Problem requirements: The answer is the line that contains "X3209571Y-7276190D01*" followed by every later line of the entries below, each repeated exactly, and nothing else.

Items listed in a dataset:
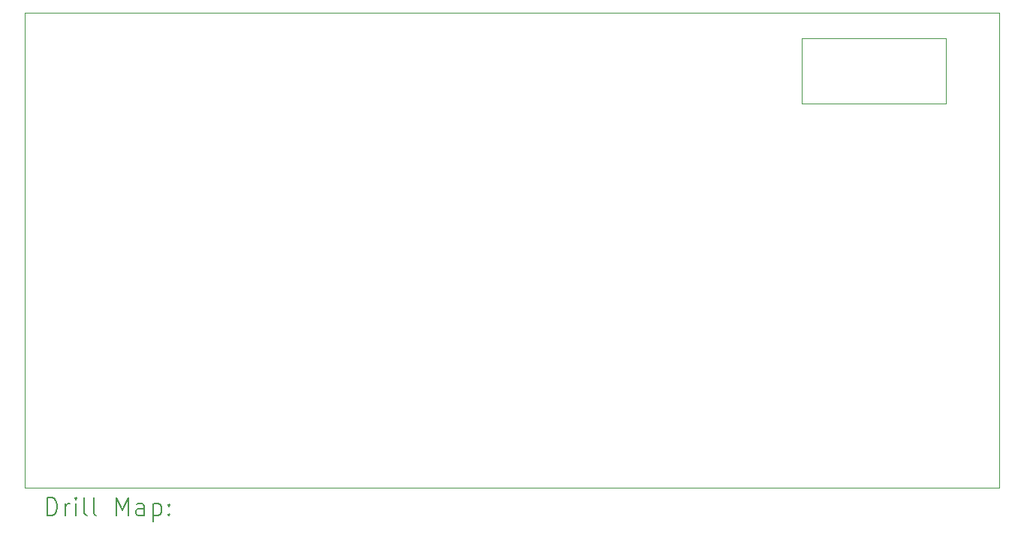
<source format=gbr>
%FSLAX45Y45*%
G04 Gerber Fmt 4.5, Leading zero omitted, Abs format (unit mm)*
G04 Created by KiCad (PCBNEW (6.0.6)) date 2022-07-25 23:31:58*
%MOMM*%
%LPD*%
G01*
G04 APERTURE LIST*
%TA.AperFunction,Profile*%
%ADD10C,0.100000*%
%TD*%
%ADD11C,0.200000*%
G04 APERTURE END LIST*
D10*
X11963400Y-2006600D02*
X10337800Y-2006600D01*
X10337800Y-2006600D02*
X10337800Y-2743200D01*
X10337800Y-2743200D02*
X11963400Y-2743200D01*
X11963400Y-2743200D02*
X11963400Y-2006600D01*
X12569000Y-7075000D02*
X1576000Y-7075000D01*
X1576000Y-7075000D02*
X1576000Y-1720000D01*
X1576000Y-1720000D02*
X12569000Y-1720000D01*
X12569000Y-1720000D02*
X12569000Y-7075000D01*
D11*
X1828619Y-7390476D02*
X1828619Y-7190476D01*
X1876238Y-7190476D01*
X1904809Y-7200000D01*
X1923857Y-7219048D01*
X1933381Y-7238095D01*
X1942905Y-7276190D01*
X1942905Y-7304762D01*
X1933381Y-7342857D01*
X1923857Y-7361905D01*
X1904809Y-7380952D01*
X1876238Y-7390476D01*
X1828619Y-7390476D01*
X2028619Y-7390476D02*
X2028619Y-7257143D01*
X2028619Y-7295238D02*
X2038143Y-7276190D01*
X2047667Y-7266667D01*
X2066714Y-7257143D01*
X2085762Y-7257143D01*
X2152429Y-7390476D02*
X2152429Y-7257143D01*
X2152429Y-7190476D02*
X2142905Y-7200000D01*
X2152429Y-7209524D01*
X2161952Y-7200000D01*
X2152429Y-7190476D01*
X2152429Y-7209524D01*
X2276238Y-7390476D02*
X2257190Y-7380952D01*
X2247667Y-7361905D01*
X2247667Y-7190476D01*
X2381000Y-7390476D02*
X2361952Y-7380952D01*
X2352429Y-7361905D01*
X2352429Y-7190476D01*
X2609571Y-7390476D02*
X2609571Y-7190476D01*
X2676238Y-7333333D01*
X2742905Y-7190476D01*
X2742905Y-7390476D01*
X2923857Y-7390476D02*
X2923857Y-7285714D01*
X2914333Y-7266667D01*
X2895286Y-7257143D01*
X2857190Y-7257143D01*
X2838143Y-7266667D01*
X2923857Y-7380952D02*
X2904809Y-7390476D01*
X2857190Y-7390476D01*
X2838143Y-7380952D01*
X2828619Y-7361905D01*
X2828619Y-7342857D01*
X2838143Y-7323809D01*
X2857190Y-7314286D01*
X2904809Y-7314286D01*
X2923857Y-7304762D01*
X3019095Y-7257143D02*
X3019095Y-7457143D01*
X3019095Y-7266667D02*
X3038143Y-7257143D01*
X3076238Y-7257143D01*
X3095286Y-7266667D01*
X3104809Y-7276190D01*
X3114333Y-7295238D01*
X3114333Y-7352381D01*
X3104809Y-7371428D01*
X3095286Y-7380952D01*
X3076238Y-7390476D01*
X3038143Y-7390476D01*
X3019095Y-7380952D01*
X3200048Y-7371428D02*
X3209571Y-7380952D01*
X3200048Y-7390476D01*
X3190524Y-7380952D01*
X3200048Y-7371428D01*
X3200048Y-7390476D01*
X3200048Y-7266667D02*
X3209571Y-7276190D01*
X3200048Y-7285714D01*
X3190524Y-7276190D01*
X3200048Y-7266667D01*
X3200048Y-7285714D01*
M02*

</source>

Result of the task:
X3209571Y-7276190D01*
X3200048Y-7285714D01*
X3190524Y-7276190D01*
X3200048Y-7266667D01*
X3200048Y-7285714D01*
M02*

</source>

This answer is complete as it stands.